Esercizi da svolgere:
a – Rispondi a queste domande sulla recensione di Paradisi minori:
(i) In che anno è nata Megan Mayhew Bergman?
(ii) In quale stato si trova la fattoria in cui vive?
(iii) Chi ha tradotto Paradisi minori?
b – Nelle voci, trascrivi senza modifiche le righe che vanno da quella con "text foglio mappale" a quella con "text  servizi igienici", entrambe incluse.

------ Brano estratto

27 agosto 2017

"Robinson, La Repubblica"

L'animale che è in noi

Paradisi minori di Megan Mayhew Bergman ( NN )

Ha una voce originale, intensa e contemporanea, Megan Mayhew Bergman. Nata nel 1979, cresciuta in North Carolina, vive con il marito veterinario, due figlie, quattro cani, quattro gatti, due capre, un cavallo e un numero imprecisato di galline, in una fattoria del Vermont. Il dettaglio biografico non è superfluo per inquadrare la sua prima raccolta di racconti, Paradisi minori (traduzione di Gioia Guerzoni, NN, p. 238), in cui le storie umane acquistano senso attraverso quelle degli animali.

------------
------ Dati in ingresso

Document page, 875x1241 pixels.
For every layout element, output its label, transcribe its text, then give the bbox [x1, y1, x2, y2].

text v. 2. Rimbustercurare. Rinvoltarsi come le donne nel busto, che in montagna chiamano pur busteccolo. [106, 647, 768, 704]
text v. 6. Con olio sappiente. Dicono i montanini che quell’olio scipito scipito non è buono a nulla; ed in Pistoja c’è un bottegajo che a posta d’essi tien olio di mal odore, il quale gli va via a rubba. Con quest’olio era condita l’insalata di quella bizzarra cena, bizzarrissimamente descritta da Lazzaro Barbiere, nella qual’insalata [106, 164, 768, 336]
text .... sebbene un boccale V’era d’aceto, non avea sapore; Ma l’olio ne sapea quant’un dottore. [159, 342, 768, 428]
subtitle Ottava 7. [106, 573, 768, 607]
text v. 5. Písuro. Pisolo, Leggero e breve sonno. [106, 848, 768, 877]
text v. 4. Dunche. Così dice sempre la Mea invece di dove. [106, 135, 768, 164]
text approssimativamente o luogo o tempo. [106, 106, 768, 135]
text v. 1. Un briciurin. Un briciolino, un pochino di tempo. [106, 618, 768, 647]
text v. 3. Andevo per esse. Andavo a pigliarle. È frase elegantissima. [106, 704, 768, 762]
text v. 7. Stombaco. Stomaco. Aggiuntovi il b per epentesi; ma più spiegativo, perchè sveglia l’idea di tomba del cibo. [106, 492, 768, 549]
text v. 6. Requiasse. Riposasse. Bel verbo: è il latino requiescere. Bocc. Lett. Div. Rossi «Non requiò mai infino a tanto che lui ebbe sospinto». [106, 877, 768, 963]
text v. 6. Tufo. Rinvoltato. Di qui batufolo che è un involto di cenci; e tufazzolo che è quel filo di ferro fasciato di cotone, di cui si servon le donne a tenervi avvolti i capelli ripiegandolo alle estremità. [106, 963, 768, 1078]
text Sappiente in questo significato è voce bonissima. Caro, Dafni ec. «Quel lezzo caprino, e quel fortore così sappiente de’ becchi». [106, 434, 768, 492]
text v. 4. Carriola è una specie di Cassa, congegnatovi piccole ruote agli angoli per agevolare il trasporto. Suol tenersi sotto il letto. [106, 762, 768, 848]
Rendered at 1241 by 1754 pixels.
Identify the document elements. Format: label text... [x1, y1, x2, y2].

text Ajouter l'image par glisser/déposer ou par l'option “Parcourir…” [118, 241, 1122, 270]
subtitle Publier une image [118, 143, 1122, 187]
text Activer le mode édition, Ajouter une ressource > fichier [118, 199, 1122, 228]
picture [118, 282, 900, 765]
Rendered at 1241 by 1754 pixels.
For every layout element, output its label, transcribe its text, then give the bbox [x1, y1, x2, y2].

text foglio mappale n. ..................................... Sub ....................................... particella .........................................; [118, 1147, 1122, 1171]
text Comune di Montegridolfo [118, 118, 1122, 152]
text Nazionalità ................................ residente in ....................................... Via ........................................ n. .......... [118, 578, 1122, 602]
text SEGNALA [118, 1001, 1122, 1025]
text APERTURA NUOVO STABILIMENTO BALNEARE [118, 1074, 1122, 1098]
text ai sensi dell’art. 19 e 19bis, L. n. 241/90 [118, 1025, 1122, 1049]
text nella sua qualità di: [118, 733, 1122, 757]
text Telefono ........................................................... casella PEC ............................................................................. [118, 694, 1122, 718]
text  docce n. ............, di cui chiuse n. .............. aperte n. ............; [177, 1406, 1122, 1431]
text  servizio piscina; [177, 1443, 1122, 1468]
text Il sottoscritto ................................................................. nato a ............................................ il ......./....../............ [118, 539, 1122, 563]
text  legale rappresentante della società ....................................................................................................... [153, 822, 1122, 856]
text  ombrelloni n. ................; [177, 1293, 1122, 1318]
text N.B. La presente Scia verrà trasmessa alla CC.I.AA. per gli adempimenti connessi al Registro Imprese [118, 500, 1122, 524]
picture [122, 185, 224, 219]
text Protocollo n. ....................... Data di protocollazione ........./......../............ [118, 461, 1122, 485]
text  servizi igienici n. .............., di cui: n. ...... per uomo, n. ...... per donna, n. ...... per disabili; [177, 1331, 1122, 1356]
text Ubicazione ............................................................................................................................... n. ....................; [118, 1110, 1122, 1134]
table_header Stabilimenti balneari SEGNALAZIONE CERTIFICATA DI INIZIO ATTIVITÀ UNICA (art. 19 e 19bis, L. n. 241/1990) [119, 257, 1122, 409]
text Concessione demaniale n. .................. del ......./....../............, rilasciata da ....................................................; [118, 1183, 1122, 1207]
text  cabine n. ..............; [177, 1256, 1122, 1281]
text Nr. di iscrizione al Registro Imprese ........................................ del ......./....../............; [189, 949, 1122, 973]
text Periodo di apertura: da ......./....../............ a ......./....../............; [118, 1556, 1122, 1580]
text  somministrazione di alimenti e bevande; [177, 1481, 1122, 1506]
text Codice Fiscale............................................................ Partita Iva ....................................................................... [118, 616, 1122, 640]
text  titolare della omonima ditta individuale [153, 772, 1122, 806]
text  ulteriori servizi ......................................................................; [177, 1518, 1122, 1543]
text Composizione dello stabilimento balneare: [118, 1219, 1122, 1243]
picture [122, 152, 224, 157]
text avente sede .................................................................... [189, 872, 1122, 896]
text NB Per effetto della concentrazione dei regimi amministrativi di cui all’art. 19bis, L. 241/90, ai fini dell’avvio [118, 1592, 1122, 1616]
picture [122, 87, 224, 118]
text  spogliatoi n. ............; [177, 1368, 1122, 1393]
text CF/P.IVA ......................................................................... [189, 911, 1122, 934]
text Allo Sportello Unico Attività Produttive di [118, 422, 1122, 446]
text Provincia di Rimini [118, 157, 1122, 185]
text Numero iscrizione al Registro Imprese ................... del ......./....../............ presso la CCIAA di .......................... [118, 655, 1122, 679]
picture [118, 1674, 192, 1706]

------------

Soluzioni:
a –
(i) Nel 1979.
(ii) Nel Vermont.
(iii) Gioia Guerzoni.

b –
text foglio mappale n. ..................................... Sub ....................................... particella .........................................; [118, 1147, 1122, 1171]
text Comune di Montegridolfo [118, 118, 1122, 152]
text Nazionalità ................................ residente in ....................................... Via ........................................ n. .......... [118, 578, 1122, 602]
text SEGNALA [118, 1001, 1122, 1025]
text APERTURA NUOVO STABILIMENTO BALNEARE [118, 1074, 1122, 1098]
text ai sensi dell’art. 19 e 19bis, L. n. 241/90 [118, 1025, 1122, 1049]
text nella sua qualità di: [118, 733, 1122, 757]
text Telefono ........................................................... casella PEC ............................................................................. [118, 694, 1122, 718]
text  docce n. ............, di cui chiuse n. .............. aperte n. ............; [177, 1406, 1122, 1431]
text  servizio piscina; [177, 1443, 1122, 1468]
text Il sottoscritto ................................................................. nato a ............................................ il ......./....../............ [118, 539, 1122, 563]
text  legale rappresentante della società ....................................................................................................... [153, 822, 1122, 856]
text  ombrelloni n. ................; [177, 1293, 1122, 1318]
text N.B. La presente Scia verrà trasmessa alla CC.I.AA. per gli adempimenti connessi al Registro Imprese [118, 500, 1122, 524]
picture [122, 185, 224, 219]
text Protocollo n. ....................... Data di protocollazione ........./......../............ [118, 461, 1122, 485]
text  servizi igienici n. .............., di cui: n. ...... per uomo, n. ...... per donna, n. ...... per disabili; [177, 1331, 1122, 1356]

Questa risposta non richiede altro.